Required tasks →
1. According to the recovery essay, what does alcohol lower even if it never becomes a problem?
2. Extend the recovery essay past its last sentence.

Provided passage →
Now, I find myself in a quandary. One of my main rules, this time around, were that I would follow my OWN rules- not the rules of any other person or organization. What I really meant by this was that I was not going to go to NA meetings, and I was going to drink if I wanted to, and not feel shitty about it. I have done this with total success. Sort of. I mean, I have had a few beers, several glasses of wine, and even a mixed drink, once, and this has been fine. That isn’t the issue I am having at all.

My issue is this: I really want to help people. I really want to take all of this experience I have, and all of the things I have learned, and offer it to other women who are new in recovery. Which is a hard thing to do when you aren’t actually IN recovery. I am not naive enough to think that just because this way works for me, it will work for everyone else. I honestly don’t think that one way could ever work for everyone else- hence, the issues I have with NA and AA. However, I do believe that the rules they have chosen to follow (alcohol is a drug, period) are the safest ones. Maybe some people can drink, but a lot of people can’t and shouldn’t, and it’s just better to be safe than sorry. Even if alcohol never becomes a problem, it certainly does lower ones inhibitions and defenses, and can lead to bigger, worse things. I am not disputing that, not at all.

I am also not the kind of person who will pretend to be something I am not. I will not go to meetings, do the whole deal, get to a point where I am able to sponsor other women, and be drinking on the sly the whole while. That is just not me. Trust is not something to be toyed with. Especially in a situation as delicate and important as someone’s sobriety is. It is literally life or death, sometimes. I could never be casual about something like that.

Records →
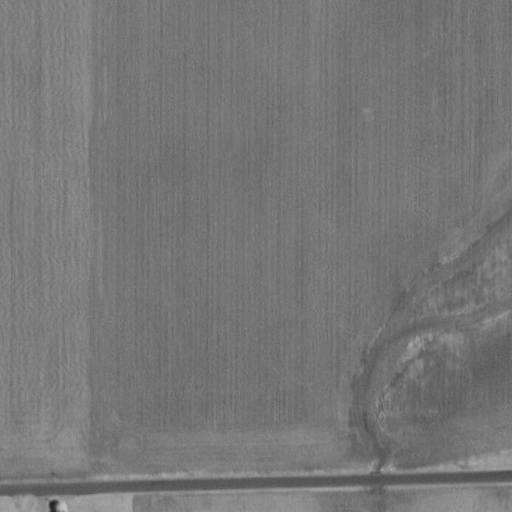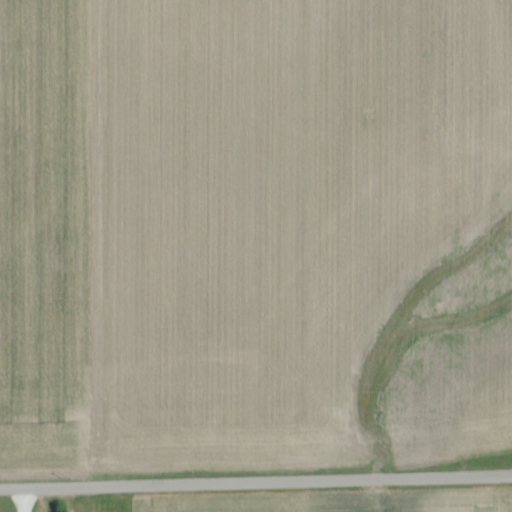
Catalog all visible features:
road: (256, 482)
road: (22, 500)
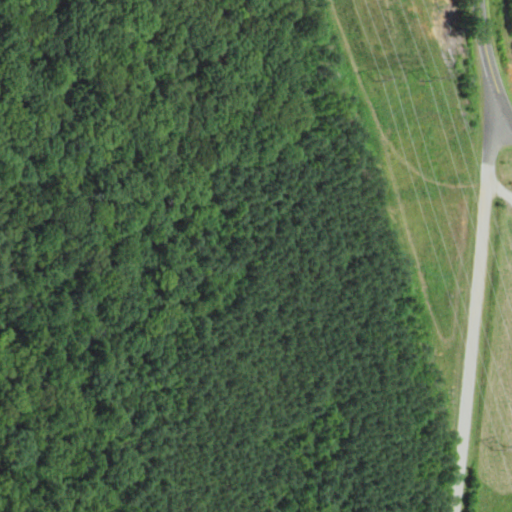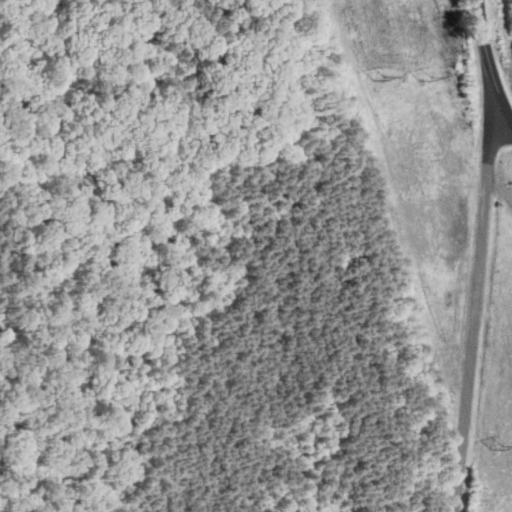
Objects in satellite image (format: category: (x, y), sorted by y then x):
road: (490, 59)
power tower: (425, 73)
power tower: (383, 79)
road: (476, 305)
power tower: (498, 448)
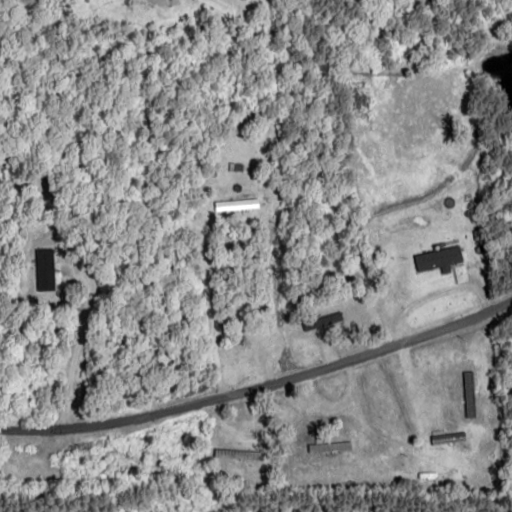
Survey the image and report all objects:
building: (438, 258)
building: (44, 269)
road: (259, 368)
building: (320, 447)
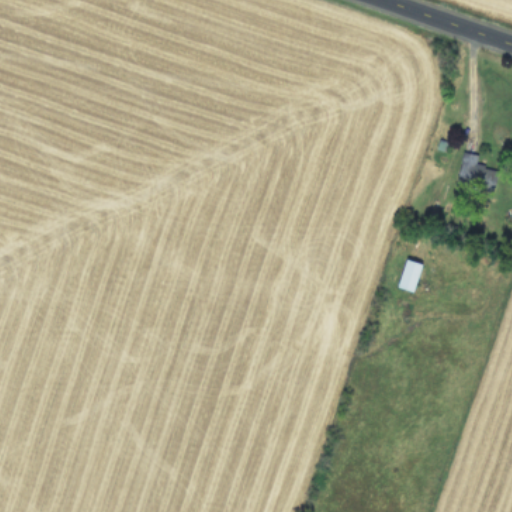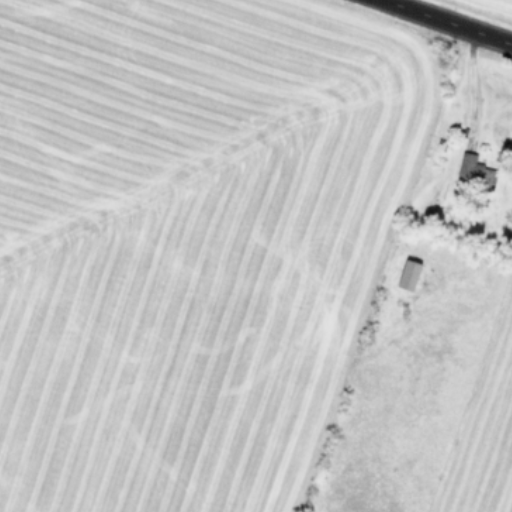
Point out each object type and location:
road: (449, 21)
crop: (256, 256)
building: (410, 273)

In response →
1. It lowers one's inhibitions and defenses.

2.
So what do I do? Find another way to help women like me? To be honest with you, I can’t think of any better way. Meetings are the place where I could be the most vital help. Right now I simply don’t think I am willing to give up the life I have right now. And that sort of bums me out. Is drinking really that important to me? No, I don’t think it is. I really don’t even drink often, and when I do, it is never much at all…I don’t think that’s it. I think that it is the utter freedom I have right now, to make whatever decision I want to, at any time I wish. I don’t have this whole set of “suggestions” in the back of my head to guide me, and I don’t need them.

It’s not that important to me, but it’s not something I am ready to give up, either. It is something I am thinking about. I’m thinking really hard about it. Because maybe it’s not about me, and what I want to do. Maybe it’s about the needs of others, and it’s a small sacrifice I can make of myself so that I can be there to help. I haven’t decided yet, but I will let you know when I do. 

Have a wonderful day.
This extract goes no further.